We know better. Biology matters. Public schools have no business imposing their ideologies on students and hiding their agendas from parents. Ethical statements about sexual identity and practices are not violence. Let’s affirm liberty for all – including the liberty to make moral proclamations without fear.

Inversion: Parallel Universes

I entitled this piece, “Inversion” because we have a world in which what was previously morally clear and obviously true is no longer seen that way, especially by purveyors of identity politics and anarchistic philosophies. “Parallel universes” is a phrase that describes the lenses through which people see the same events, ideas and trends…and it is stunning how different these visions are!

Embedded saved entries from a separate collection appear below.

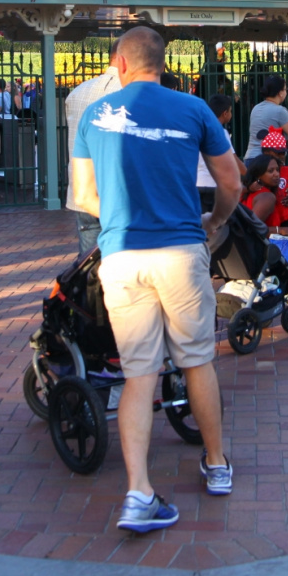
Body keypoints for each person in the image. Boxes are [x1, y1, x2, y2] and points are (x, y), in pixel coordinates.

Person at [70, 26, 240, 534]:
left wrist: (123, 216)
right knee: (197, 361)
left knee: (139, 375)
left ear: (120, 63)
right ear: (161, 64)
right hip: (181, 249)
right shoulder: (194, 109)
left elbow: (84, 195)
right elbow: (230, 180)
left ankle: (139, 493)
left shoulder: (95, 115)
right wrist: (217, 221)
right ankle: (215, 464)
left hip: (122, 255)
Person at [64, 41, 122, 257]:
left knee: (88, 261)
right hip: (118, 193)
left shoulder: (78, 92)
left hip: (83, 190)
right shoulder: (131, 93)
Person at [196, 94, 242, 212]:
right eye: (231, 111)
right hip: (213, 186)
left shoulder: (198, 130)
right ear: (225, 113)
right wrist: (250, 176)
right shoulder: (221, 132)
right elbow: (234, 161)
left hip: (196, 184)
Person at [242, 153, 288, 238]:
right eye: (270, 171)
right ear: (258, 175)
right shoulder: (267, 197)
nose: (276, 174)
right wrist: (280, 230)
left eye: (277, 170)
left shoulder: (253, 190)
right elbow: (251, 229)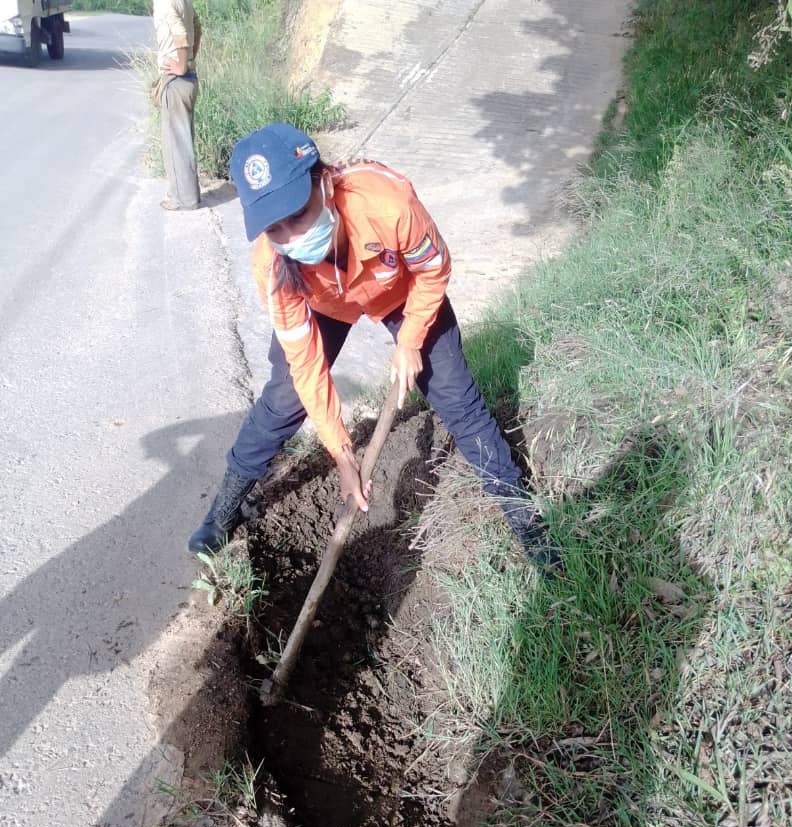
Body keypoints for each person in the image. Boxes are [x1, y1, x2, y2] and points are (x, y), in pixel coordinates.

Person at [189, 123, 559, 568]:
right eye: (274, 228)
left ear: (323, 182)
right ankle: (221, 513)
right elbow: (307, 367)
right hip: (324, 302)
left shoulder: (388, 204)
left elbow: (434, 269)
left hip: (401, 290)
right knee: (283, 399)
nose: (291, 236)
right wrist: (342, 453)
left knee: (457, 399)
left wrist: (410, 338)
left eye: (299, 214)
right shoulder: (273, 266)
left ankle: (525, 518)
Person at [153, 0, 202, 211]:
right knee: (184, 143)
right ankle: (191, 196)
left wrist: (181, 66)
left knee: (175, 146)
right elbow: (197, 27)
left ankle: (182, 199)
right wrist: (189, 60)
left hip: (176, 81)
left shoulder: (163, 2)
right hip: (189, 80)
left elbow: (180, 32)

Two crises dominate the public square, especially in the USA and the West. The first is anthropology: what does it mean to be a human being, and, what is the future of male and female identity? The second crisis is the foundation of the first one: how do we “know” anything? In a world of competing “memes” and “narratives” where is the room for empirical research and critical thinking? Emotions rule the day and how particular persons and groups “feel” trumps careful research and reflection.

Let’s begin with how we “know.” Philosophers and religious leaders have debated for millennia about the nature of reality and the sources of our knowledge. Much of this was confined to the academy and esoteric circles. Most of humankind wakes up to a challenging world of laboring for daily bread and they do not need a lesson of whether or not their toil is “real.” The importance of events has always been debated, but not the reality itself. Historians love gathering different perspectives; however, all but a few would affirm, “Some events really happened.”

For the past 20 years, we have allowed feeling, political agendas, and image- and social media-driven communication to eclipse careful evaluation. From former President Obama’s fictionalized autobiographies to current debates on climate change, gullibility or suspicion is driven by ideology, not research. The very people that scream, “Science matters!” about climate change ignore advances in science completely as they promote abortion and infanticide. Gender confusion is a psychosocial pathology – science is clear that 99% of humans are born with particular DNA designating them male and female.

We need a return to reason and research, a willingness to subject ideas to scrutiny and adapt our understanding after careful reflection. Such progress will not be politically correct or conform to everyone’s feelings. It will, however, help us solve real problems and promote human flourishing.